While the resolution’s text doesn’t mention Brazilian President Jair Bolsonaro by name, Sanders noted in his floor speech that the far-right leader has openly signaled he “might attempt to destroy Brazilian democracy and remain in power no matter what the people of Brazil determine in a free and democratic election.”
The Vermont senator pointed specifically to Bolsonaro’s declaration that “only God can take me from the presidency” and other similar anti-democratic remarks in the lead-up to Brazil’s October 2 presidential election, in which leftist former President Luiz Inácio Lula da Silva is currently the polling frontrunner.
“It is obviously not the business of the United States to determine who the next president of Brazil is, or to get involved in Brazil’s presidential elections in any way. That is a decision to be made solely by the people of Brazil through a fair and free election,” Sanders said. “But it is the business of the United States to make clear to the people of Brazil that our government will not recognize or support a government that comes to power through a military coup or the undermining of a democratic election. That is our business.”
Speaking to the Washington Post on Wednesday, Sanders highlighted one potential reason for unanimous GOP opposition to his resolution: Subservience to former U.S. President Donald Trump, an ally of Bolsonaro who attempted to overturn his loss in 2020—an effort that culminated in the January 6, 2021 attack on the U.S. Capitol.
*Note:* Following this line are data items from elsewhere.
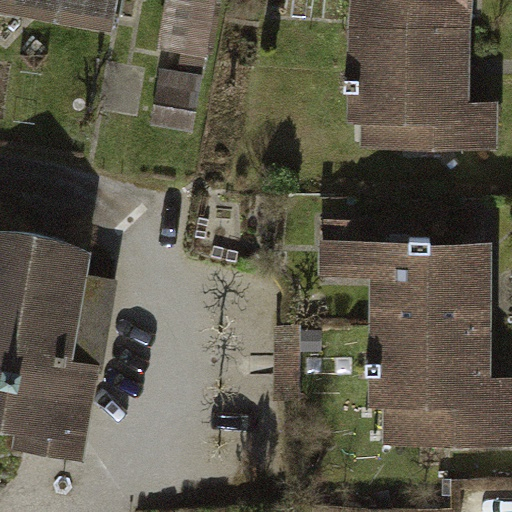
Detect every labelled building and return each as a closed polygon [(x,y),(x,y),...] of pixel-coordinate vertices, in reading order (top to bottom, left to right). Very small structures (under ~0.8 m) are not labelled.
[(138,0),(4,0),(1,18),(132,39),(138,0)] [(222,0),(166,0),(157,52),(211,62),(222,0)] [(346,0),(343,148),(507,155),(508,103),(473,100),(475,0),(346,0)] [(210,78),(152,69),(144,123),(201,132),(210,78)] [(94,241),(0,225),(0,416),(19,419),(15,442),(88,455),(119,270),(90,265),(94,241)] [(494,242),(323,239),(322,285),(372,286),(370,402),(383,402),(383,447),(511,449),(511,377),(492,377),(494,242)]
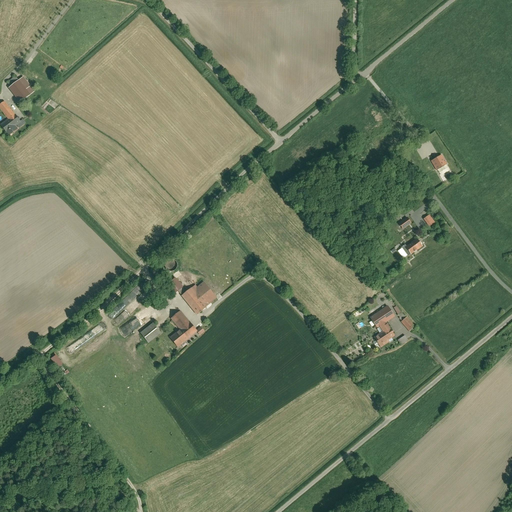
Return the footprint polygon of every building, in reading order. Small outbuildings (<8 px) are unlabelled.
[(23,75),(8,86),(20,102),(35,91),(23,75)] [(0,108),(8,119),(0,124),(8,136),(26,122),(22,117),(19,119),(4,99),(0,101),(0,108)] [(441,155),(431,162),(437,172),(447,165),(441,155)] [(428,215),(421,220),(428,230),(435,224),(428,215)] [(407,218),(398,225),(402,231),(412,224),(407,218)] [(405,247),(397,253),(402,260),(409,255),(410,257),(422,247),(416,240),(406,248),(405,247)] [(171,269),(173,269),(175,267),(176,265),(176,263),(175,261),(174,260),(172,259),(169,258),(168,259),(166,261),(165,263),(165,265),(166,267),(168,268),(170,269),(171,269)] [(175,276),(169,280),(177,290),(181,295),(186,291),(175,276)] [(164,285),(172,294),(177,290),(169,280),(164,285)] [(186,291),(181,295),(197,314),(217,298),(203,281),(197,286),(195,284),(186,291)] [(132,310),(140,304),(137,301),(130,307),(132,310)] [(388,306),(368,319),(379,335),(373,338),(380,348),(396,337),(387,324),(396,318),(388,306)] [(123,319),(132,310),(130,307),(120,316),(123,319)] [(179,328),(169,337),(178,347),(197,330),(179,310),(170,318),(179,328)] [(161,325),(165,322),(160,316),(156,319),(161,325)] [(406,319),(401,323),(410,333),(415,328),(406,319)] [(132,326),(137,324),(135,320),(127,324),(130,331),(134,329),(132,326)] [(139,332),(148,343),(162,332),(153,321),(139,332)] [(202,327),(197,332),(201,336),(206,331),(202,327)] [(404,337),(397,342),(401,347),(408,342),(404,337)] [(99,340),(87,350),(90,355),(102,345),(99,340)] [(52,358),(58,368),(64,364),(58,355),(52,358)]
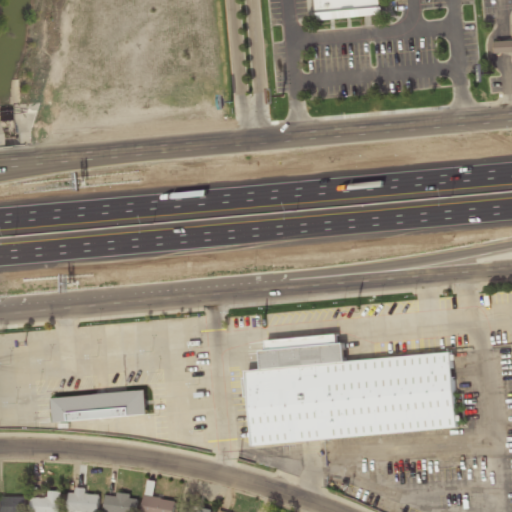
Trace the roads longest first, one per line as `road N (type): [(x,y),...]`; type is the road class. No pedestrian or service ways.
road 1 (motorway): [(0,254),(511,207)]
road 2 (motorway): [(511,172),(0,218)]
road 3 (secondary): [(72,304),(511,267)]
road 4 (secondary): [(511,114),(138,148)]
road 5 (residential): [(0,449),(124,456),(216,473),(330,511)]
road 6 (motorway): [(287,283),(511,243)]
road 7 (motorway): [(138,148),(0,177)]
road 8 (secondary): [(138,148),(0,160)]
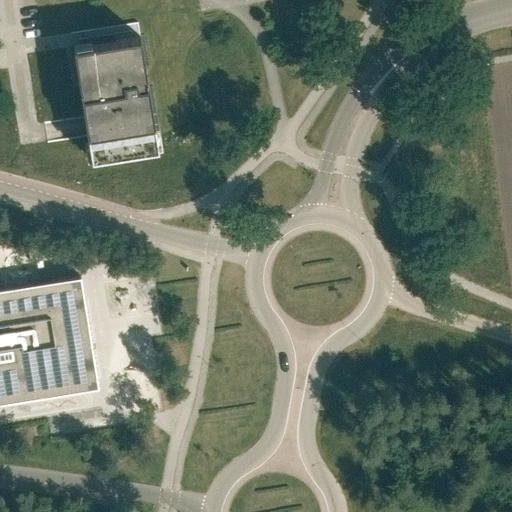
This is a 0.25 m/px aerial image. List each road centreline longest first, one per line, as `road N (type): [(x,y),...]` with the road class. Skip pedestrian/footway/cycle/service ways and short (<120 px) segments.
road 1 (tertiary): [(257,258),(255,294),(283,349),(284,384),(267,446),(228,479),(212,508)]
road 2 (tertiary): [(257,258),(0,186)]
road 3 (tertiary): [(337,511),(305,433),(314,378),(323,353),(360,327),(380,296)]
road 4 (tertiary): [(0,475),(212,508)]
road 5 (unclassified): [(511,9),(443,31),(401,54),(375,84)]
road 6 (unclassified): [(375,84),(342,119),(311,215)]
road 7 (unclassified): [(346,221),(350,172),(376,104),(375,84)]
road 8 (tertiary): [(511,338),(380,296)]
road 9 (residential): [(29,129),(8,0)]
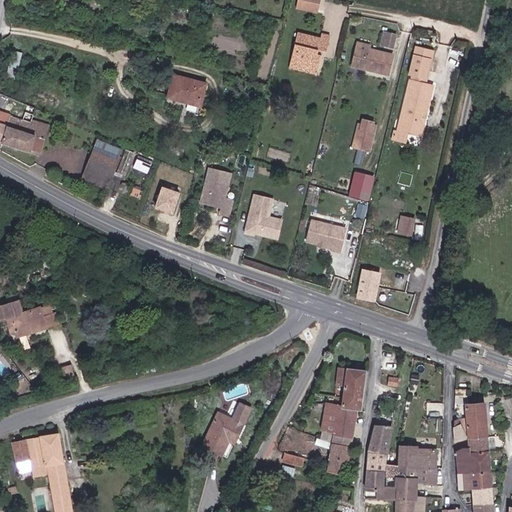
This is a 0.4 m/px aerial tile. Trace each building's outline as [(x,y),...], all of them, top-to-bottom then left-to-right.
[(298,0),(297,8),(319,12),(321,0),(298,0)] [(386,44),(389,31),(381,29),(379,42),(386,44)] [(298,32),(291,58),(319,64),(321,53),(319,52),(320,48),(328,49),(331,34),(323,32),(322,38),(298,32)] [(355,39),(350,60),(363,63),(362,66),(386,71),(390,52),(367,47),(369,42),(355,39)] [(431,57),(433,51),(416,47),(415,53),(431,57)] [(9,75),(19,76),(21,51),(11,50),(9,75)] [(421,135),(434,83),(424,81),(425,77),(426,78),(431,57),(415,53),(410,74),(421,76),(420,80),(411,78),(398,129),(421,135)] [(317,71),(319,64),(291,58),(290,64),(317,71)] [(203,106),(207,84),(176,77),(171,99),(203,106)] [(0,140),(3,141),(11,116),(0,112),(0,140)] [(11,116),(3,141),(29,151),(31,146),(39,149),(46,130),(52,132),(54,127),(11,116)] [(354,145),(370,148),(375,126),(373,125),(374,120),(364,117),(362,123),(359,122),(354,145)] [(411,134),(409,141),(421,145),(423,138),(411,134)] [(96,141),(92,150),(118,161),(122,152),(96,141)] [(118,161),(92,150),(80,179),(106,190),(118,161)] [(230,173),(209,167),(200,201),(221,206),(219,212),(228,215),(232,199),(224,197),(230,173)] [(369,200),(376,175),(355,169),(348,194),(369,200)] [(155,207),(174,214),(182,192),(163,185),(155,207)] [(271,203),(253,198),(243,235),(251,237),(252,233),(258,235),(260,238),(274,242),(279,224),(266,220),(271,203)] [(406,232),(408,218),(402,217),(399,231),(406,232)] [(413,233),(416,220),(408,218),(406,232),(413,233)] [(337,255),(343,231),(309,223),(304,244),(315,247),(318,245),(320,246),(322,248),(329,250),(329,253),(337,255)] [(374,299),(379,273),(363,269),(358,295),(374,299)] [(46,328),(42,317),(51,314),(49,308),(41,311),(39,307),(22,313),(19,301),(3,306),(7,319),(11,333),(16,332),(17,337),(26,334),(25,332),(35,328),(36,331),(46,328)] [(59,324),(55,313),(51,314),(42,317),(46,328),(59,324)] [(75,377),(71,365),(58,368),(61,380),(75,377)] [(344,397),(362,400),(365,372),(340,367),(337,383),(345,384),(344,397)] [(466,407),(467,407),(466,397),(457,396),(457,408),(466,408),(466,407)] [(340,423),(355,426),(357,411),(360,411),(362,400),(344,397),(343,404),(342,404),(340,423)] [(329,402),(326,421),(340,423),(342,404),(329,402)] [(470,454),(489,452),(485,405),(467,407),(466,407),(466,408),(467,425),(463,425),(466,437),(469,437),(470,448),(470,454)] [(238,437),(243,425),(218,413),(202,447),(222,456),(229,442),(232,434),(238,437)] [(335,436),(353,439),(355,426),(340,423),(326,421),(325,426),(319,425),(318,430),(335,433),(335,436)] [(455,426),(457,443),(467,439),(466,437),(463,425),(461,423),(455,426)] [(394,429),(378,427),(373,453),(390,454),(394,429)] [(70,511),(58,434),(13,443),(12,443),(19,474),(32,471),(33,478),(49,475),(55,511),(70,511)] [(234,444),(238,437),(232,434),(229,442),(234,444)] [(335,436),(330,435),(330,440),(335,441),(330,473),(348,476),(353,439),(335,436)] [(401,465),(402,448),(392,448),(391,454),(389,465),(401,465)] [(438,451),(423,451),(419,451),(418,448),(402,448),(401,465),(418,465),(438,465),(438,451)] [(459,470),(460,475),(472,474),(472,475),(491,474),(489,452),(470,454),(470,448),(466,449),(457,452),(459,470)] [(373,453),(372,471),(388,471),(388,464),(390,454),(373,453)] [(287,463),(304,467),(306,459),(289,455),(287,463)] [(389,476),(418,476),(418,465),(401,465),(389,465),(389,470),(389,476)] [(418,488),(427,488),(438,488),(438,465),(418,465),(418,476),(418,488)] [(372,471),(370,491),(389,490),(388,471),(372,471)] [(472,474),(460,475),(462,490),(473,488),(492,487),(491,474),(472,475),(472,474)] [(397,498),(415,498),(415,488),(418,488),(418,476),(389,476),(389,488),(397,488),(397,498)] [(17,493),(16,487),(8,489),(10,495),(17,493)] [(473,488),(475,504),(494,503),(493,495),(492,487),(473,488)] [(397,500),(397,498),(397,488),(389,488),(390,490),(389,490),(370,491),(370,500),(397,500)] [(415,498),(427,498),(427,488),(418,488),(415,488),(415,498)] [(398,511),(415,511),(415,498),(397,498),(397,500),(398,511)] [(426,511),(427,498),(415,498),(415,511),(426,511)] [(255,509),(257,503),(249,500),(247,507),(255,509)] [(368,511),(398,511),(397,500),(370,500),(368,511)] [(494,511),(494,503),(475,504),(475,511),(494,511)]
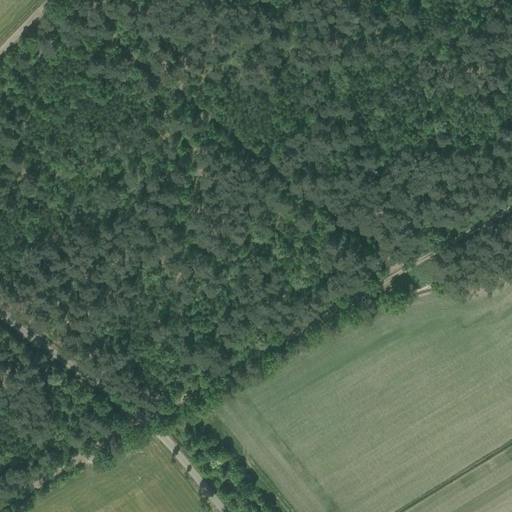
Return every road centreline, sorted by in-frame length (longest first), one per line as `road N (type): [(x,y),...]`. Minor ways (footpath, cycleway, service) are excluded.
road 1 (track): [(511,209),(0,507)]
road 2 (unclassified): [(222,511),(147,421),(0,315)]
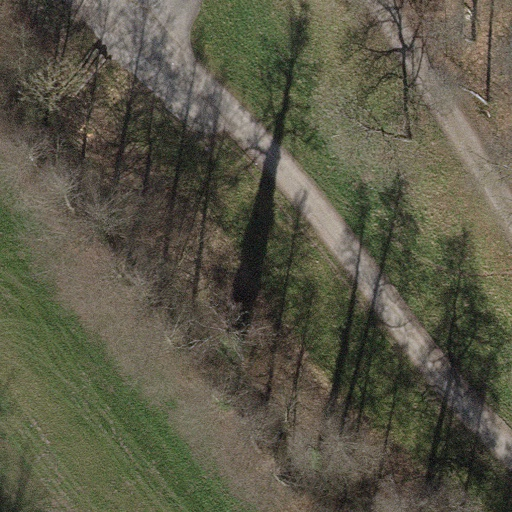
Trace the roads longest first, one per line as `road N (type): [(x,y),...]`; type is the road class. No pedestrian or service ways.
road 1 (track): [(185,74),(364,267),(511,446)]
road 2 (track): [(511,193),(384,0)]
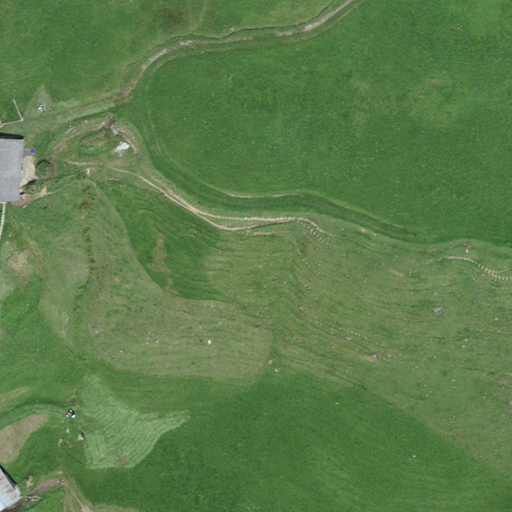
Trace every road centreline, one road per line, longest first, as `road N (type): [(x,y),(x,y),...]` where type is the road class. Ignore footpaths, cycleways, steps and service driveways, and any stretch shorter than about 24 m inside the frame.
road 1 (track): [(0,127),(119,103),(141,117),(161,161),(198,188),(252,202),(299,198),(434,238)]
road 2 (track): [(119,103),(142,70),(171,51),(291,37),(356,0)]
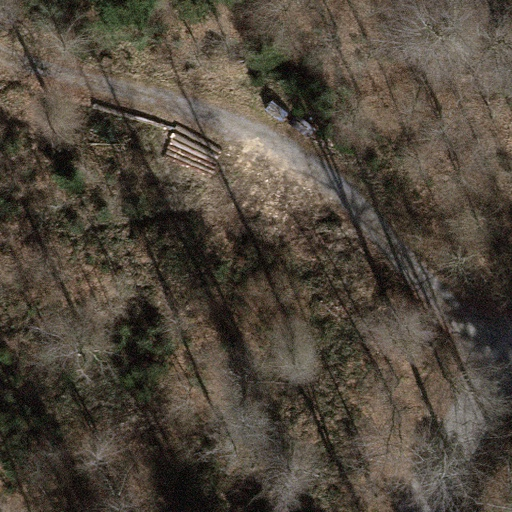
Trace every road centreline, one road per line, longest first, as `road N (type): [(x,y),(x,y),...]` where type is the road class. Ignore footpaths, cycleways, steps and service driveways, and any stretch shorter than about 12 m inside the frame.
road 1 (track): [(505,369),(348,193),(301,153),(224,116),(0,50)]
road 2 (unclassified): [(511,361),(425,511)]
“I suspect that my Republican colleagues do not want to antagonize Trump,” Sanders said. “That tells us a little bit about the state of democracy in this country and the Republican Party.”
For months, Sanders has been spotlighting the dire warnings of Brazilian civil society and raising the possibility that Bolsonaro will draw from Trump’s playbook if Lula wins in October.
Ahead of the presidential contest, Bolsonaro—handed a megaphone by Facebook and other social media platforms—has been raising unsubstantiated claims of fraud and suggesting that “the army is on our side,” heightening fears of violence and a military coup attempt. The U.S. supported the 1964 military coup in Brazil, but the Biden administration has reportedly warned Bolsonaro against undermining the 2022 presidential election.
As the Financial Times reported earlier this week, Bolsonaro still has support in crucial segments of the Brazilian business community that oppose Lula retaking the presidency and favor the Brazilian incumbent’s corporate-friendly economic record.
“Bolsonaro’s indifference to the razing of the Amazon rainforest may alarm the West,” the Financial Times wrote, “but the country’s powerful soy and beef farmers instead see a champion of their interests.”
In a statement earlier this month upon introducing his resolution, Sanders said it “would be unacceptable for the United States to recognize a government that came to power undemocratically, and it would send a horrific message to the entire world.”
“The United States should make it clear that we support the democratic process,” Sanders added, “and it’s important for the people of Brazil to know we’re on their side, on the side of democracy.”